Detailing is something I've been interested in for a while but it's an art I've never taken seriously until I had the pleasure of attending CG UK's detailing university day course in Glasgow. My reluctance to start detailing, and specifically machine polishing, was mainly because I didn't fancy starting out on my TTRS Plus. Having done the course though, I now have the confidence to give it a go!

Having been impressed with the Chemical Guys products we used on the course I put in an order and today it all arrived! I'm now eagerly awaiting some leave from work to spend a few days doing a stage 1 enhancement detail on the RS. I'll post the process and results in the coming months.


----------



## KIFOO (Nov 19, 2012)

Nice kit mate ,prepare to become addicted & also a little ocd :roll:


----------



## blaird03 (Nov 9, 2013)

and for some 'decent' weather


----------



## darylbenfield (Jun 29, 2011)

Good bunch of products - enjoy!


----------



## TheMetalMan0 (Jun 30, 2009)

Nice haul!


----------



## andy225tt (Jul 2, 2008)

Damn that is a nice collection to look after an even nicer car! Not that im jealous though :wink:


----------



## Laynerip (Apr 7, 2014)

I used Chemical Guys stuff for pretty much everything. You'll love it.

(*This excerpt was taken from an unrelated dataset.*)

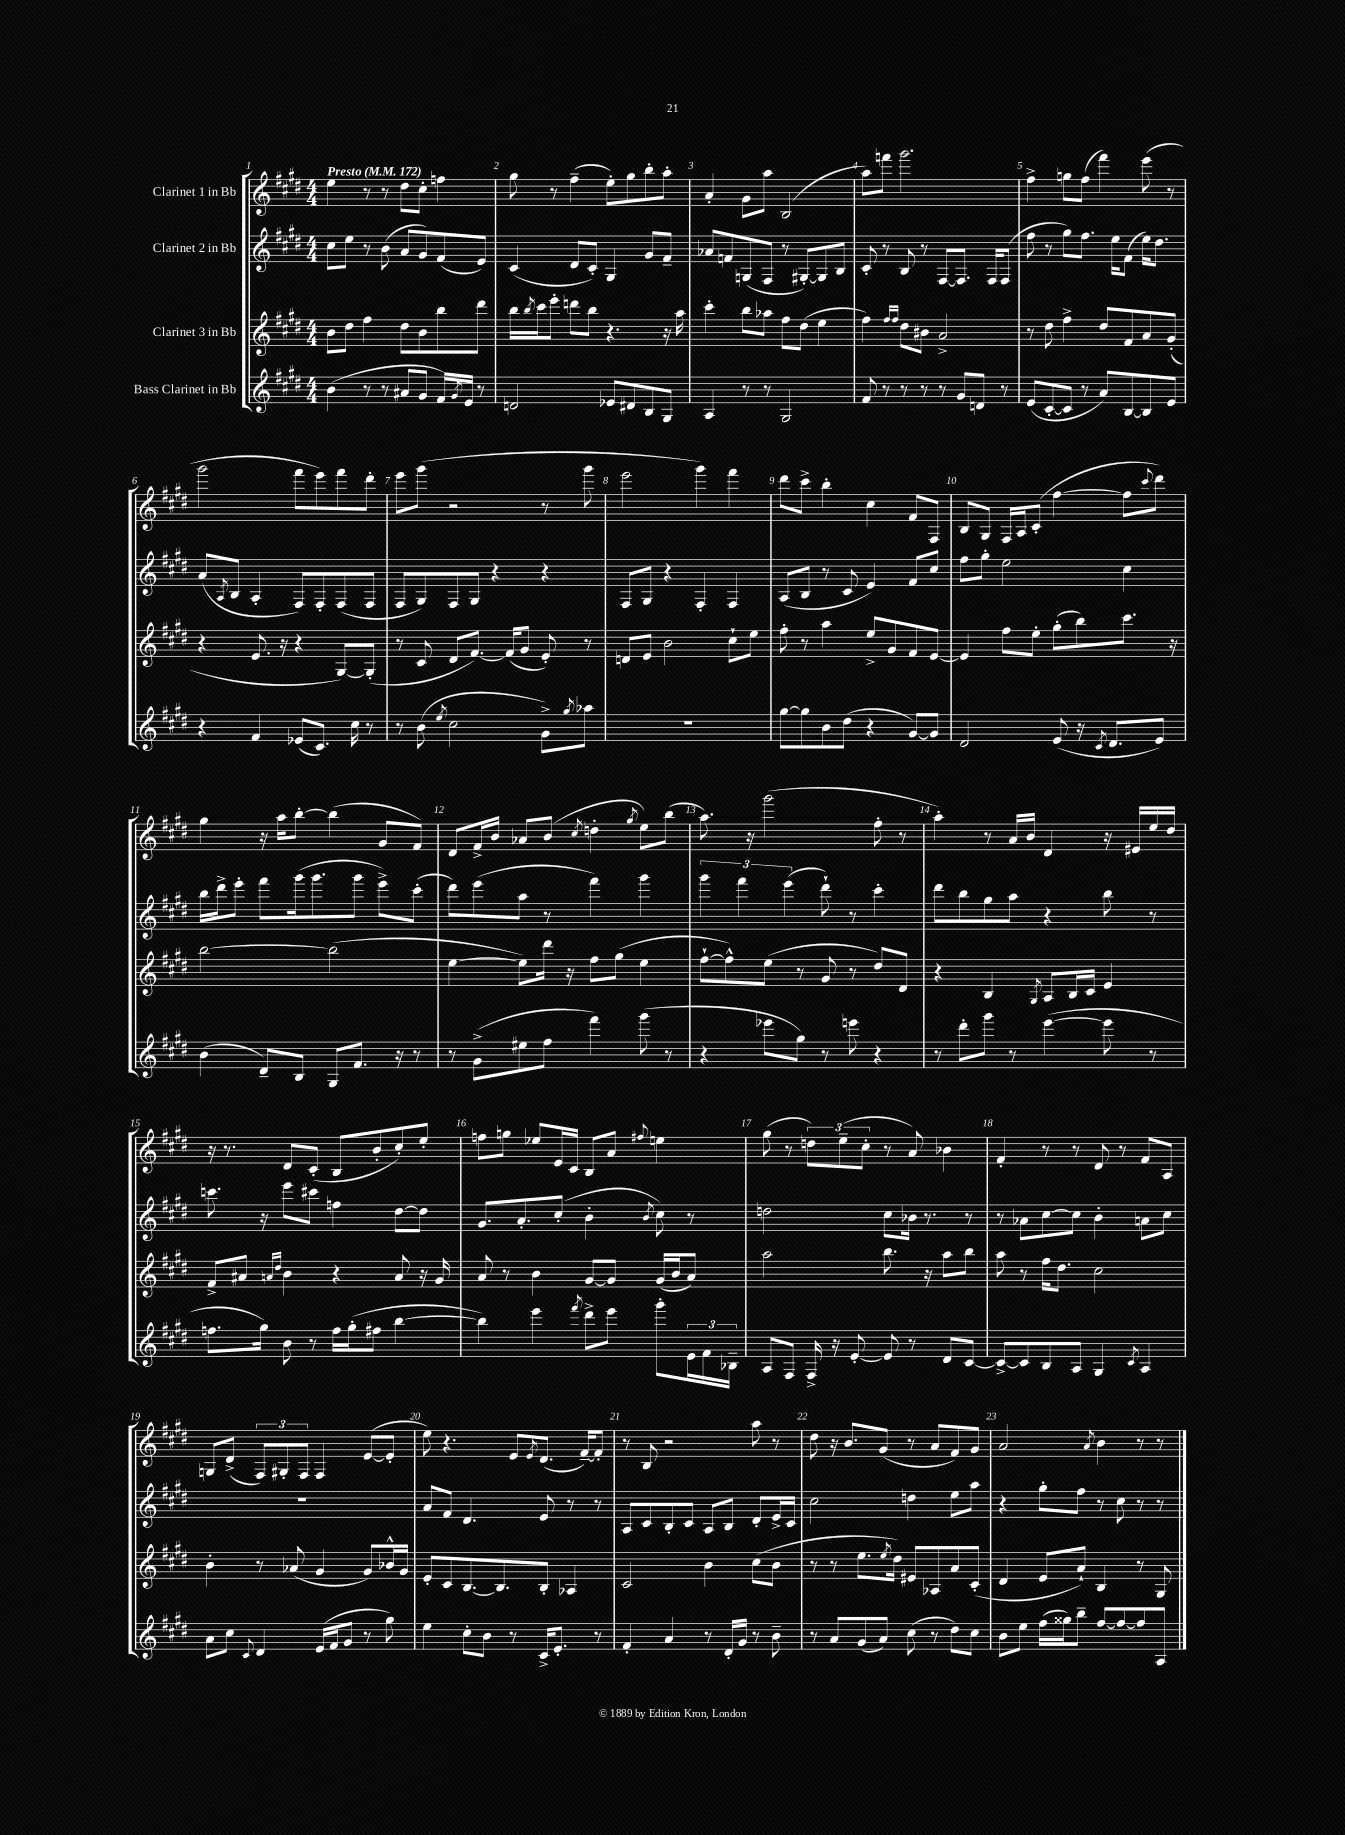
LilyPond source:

You have a good range of products.

The leather conditioner is great, you really don't need much.

The citrus wash is great that can will last you ages.

For the DA I went for the Rupes with the CG polishes....I can't wait to use it.

Let me know how the 50/50 is, I use Pete's 53 and I love it, but would like to know about the other products.


----------